Furthermore, the above mentioned parameters can be calculated reliably only from signals which need to be obtained by invasive catheters, with their associated risks and complications. Therefore, not only more robust but also less invasive means of obtaining reliable predictors of fluid responsiveness or heart-lung interaction are needed.
EIT is a non-invasive functional imaging technology that measures changes in bio-impedance at skin electrodes to reconstruct sequences of cross-sectional functional images. The methodology of EIT can be used for monitoring a patient's responsiveness to intravascular volume loading as the changes in bio-impedance are directly related to changes in stroke volumes, which result from changes in cardiac preload whereas pressure-based parameters such as PPV or SPV reflect only the results of such volume changes but not their underlying cause. However, in EIT more than 90% of the signal amplitude at the thoracic surface is due to breathing. Therefore, it becomes challenging to exploit the small ventilation-modulated variations in stroke volume, which account for no more than 1 to 2% of the total signal strength. Conventional EIT post-processing techniques are unable to analyze such low-amplitude events.
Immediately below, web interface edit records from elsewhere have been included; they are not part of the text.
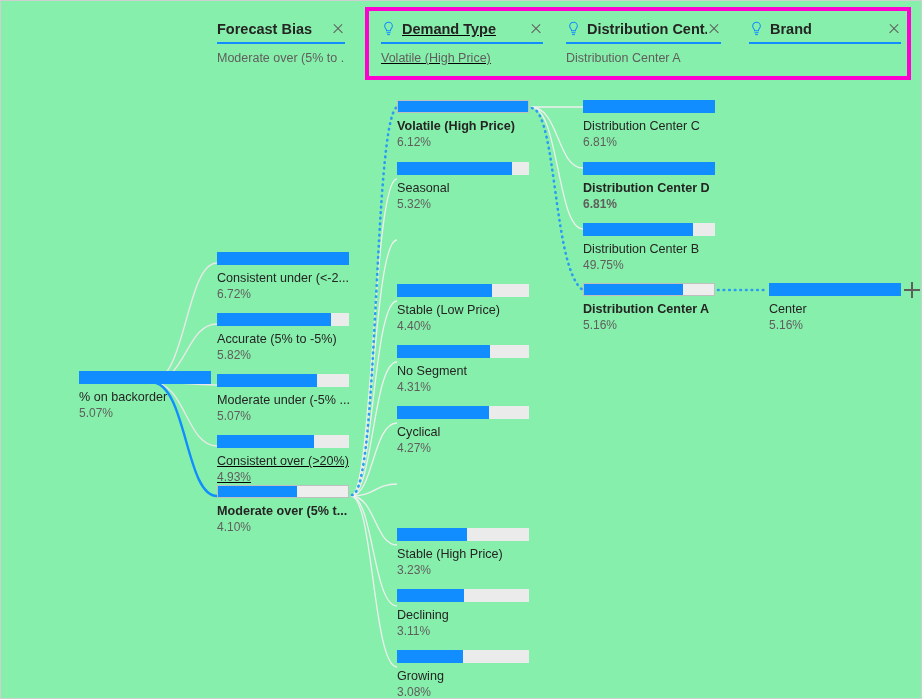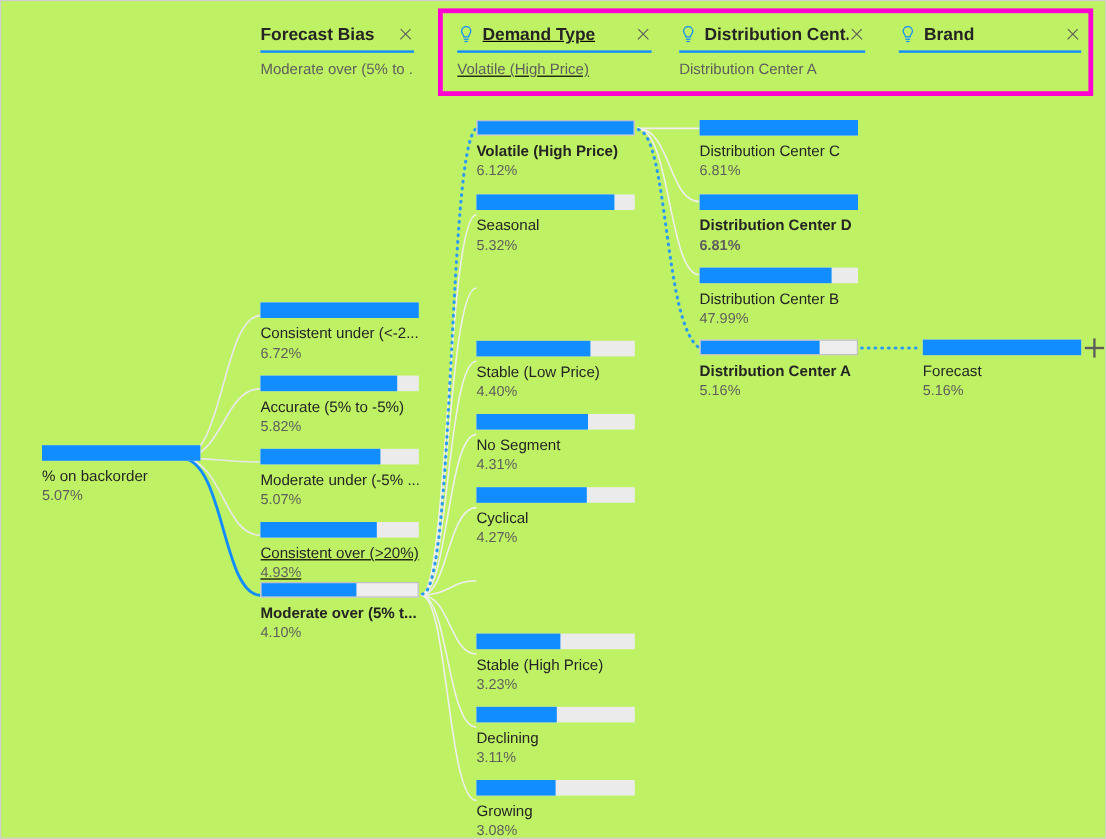--- a/index.html
+++ b/index.html
@@ -19,7 +19,7 @@
     height: 699px;
     box-sizing: border-box;
     border: 1px solid #cfcfcf;
-    background: #bef264;
+    background: #86efac;
     overflow: hidden;
   }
To date, assessing SVV in living beings, particularly in critically ill patients with adequate accuracy can only be achieved by obtaining blood flow or pressure signals within the most central arteries. Attempts of using signals from less invasive peripheral arteries, or even from noninvasive pulse oximetry showed promising results under stable hemodynamic conditions, but unfortunately failed during cardiovascular instability. The reasons are obvious: whenever the hemodynamic status becomes unstable, the vascular tone of peripheral arteries is adapted either as a result of endogenous counter-regulation or of treatment by vasoactive medication. Additionally, reduced peripheral perfusion, as in shock further reduces signal quality, thereby limiting even more the usefulness of the less invasive approaches currently en vogue.
It is an aim of the present invention to obviate, or mitigate, at least some of the above-mentioned disadvantages.